Jennifer Radin, PhD, a researcher at the Scripps Research Translational Institute, for example, is working to fill the knowledge gap about the physiological changes that occur during pregnancy and how those changes vary by race, age and pre-existing conditions. Pregnant women remain one of the least studied populations in medical research, even while maternal morbidity and mortality rates in the United States are on the rise.
Radin directs the POWERMOM study, which uses digital technologies to gather health data from a diverse group of pregnant women. Participants in the study can compare their data with peers and receive individualized feedback. “We’re hoping this will be a multi-decade research project that will empower pregnant women in their own health and help researchers understand how to improve the health of expecting mothers and babies,” says Radin.
Another example of how women are pioneering research of particular relevance to women is the work of Hyeryun Choe, PhD, a Scripps Research professor in the Department of Immunology and Microbiology. When the Zika virus emerged in Brazil in 2015 and began spreading, doctors and scientists didn’t know how the virus caused microcephaly and other severe birth defects. Choe was the first to uncover the details behind the Zika virus’s unique ability to cross the placental barrier and expose a fetus to multiple health dangers.

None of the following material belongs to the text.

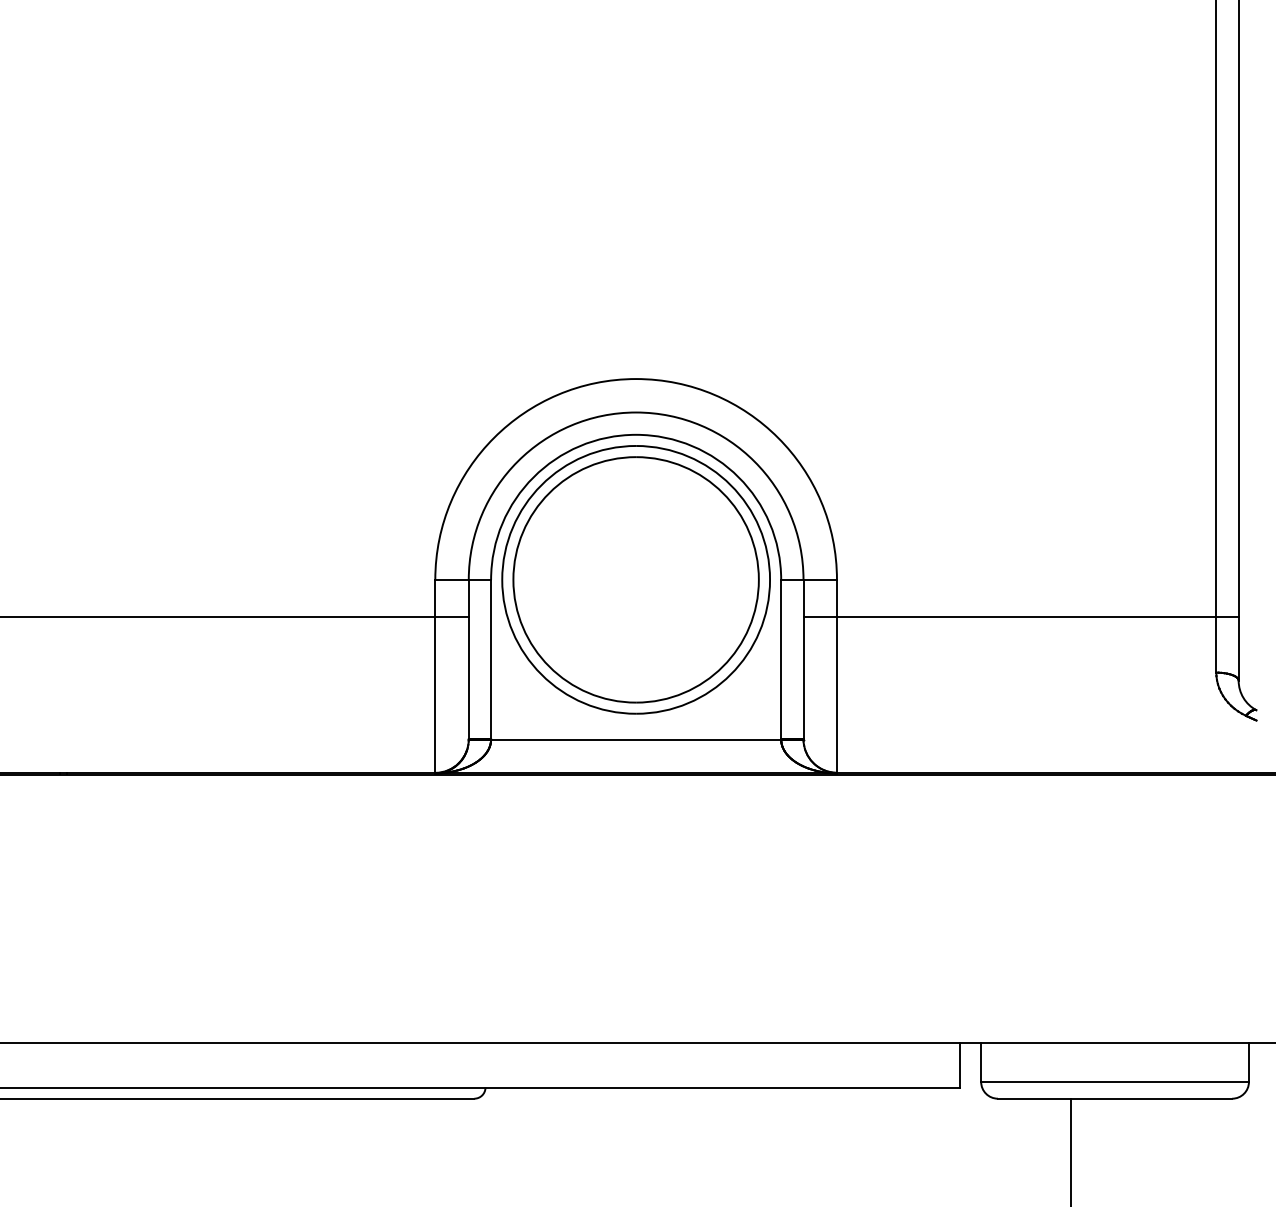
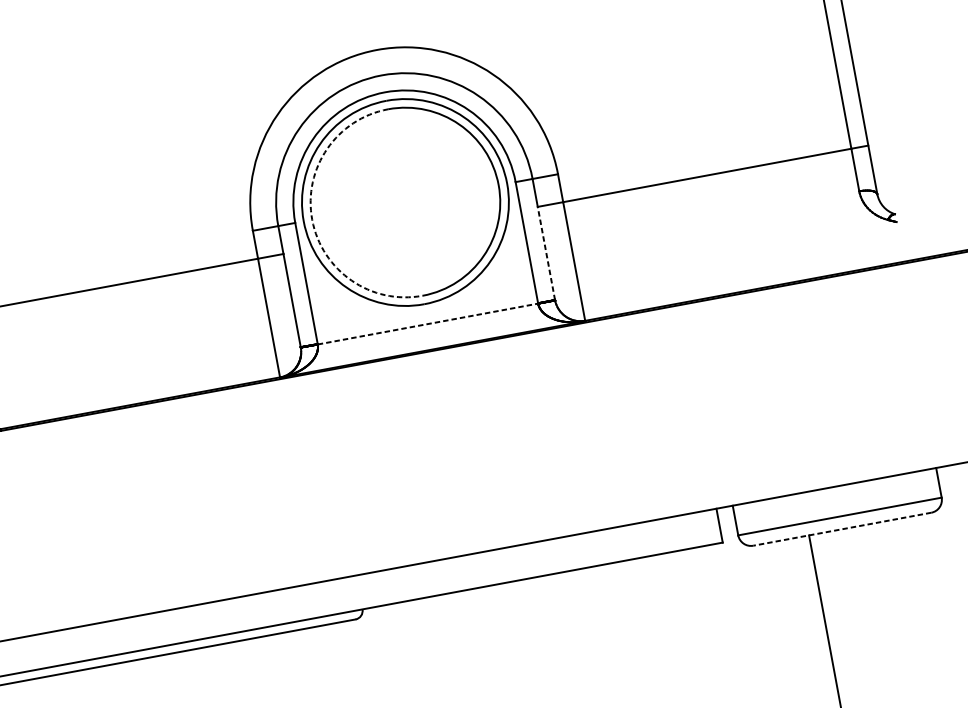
arc: (513, 579) -> (312, 219), solid -> dashed
line: (803, 677) -> (546, 253), solid -> dashed
line: (636, 739) -> (428, 323), solid -> dashed
line: (1114, 1098) -> (841, 529), solid -> dashed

As for Courtney Miller, her conversations with Ghazaleh Sadri-Vakili led her to reflect early in her career on her own experiences as a female scientist—and spurred her to action.
Now she and Sadri-Vakili make it a priority to educate and encourage women scientists through a bimonthly blog and in-person gatherings. At the annual Society for Neuroscience conference, they host a “Breaking Barriers for Young Women in Science” event and recruit top researchers to lead a panel discussion then interact with the early-career attendees.
Invariably, hundreds flood the room. The questions vary by experience, says Miller, but range from how to overcome assumptions that women are less talented to how to balance career and family life. Seasoned scientists often want to discuss implicit biases against women in the sciences.
Miller tells women that she has never accepted the status quo in her field that favors male scientists, and they shouldn’t either.
“Everyone develops their own style for dealing with it,” Miller says. “Some endure it. Some work to change it. I’m doing what I can to change it.”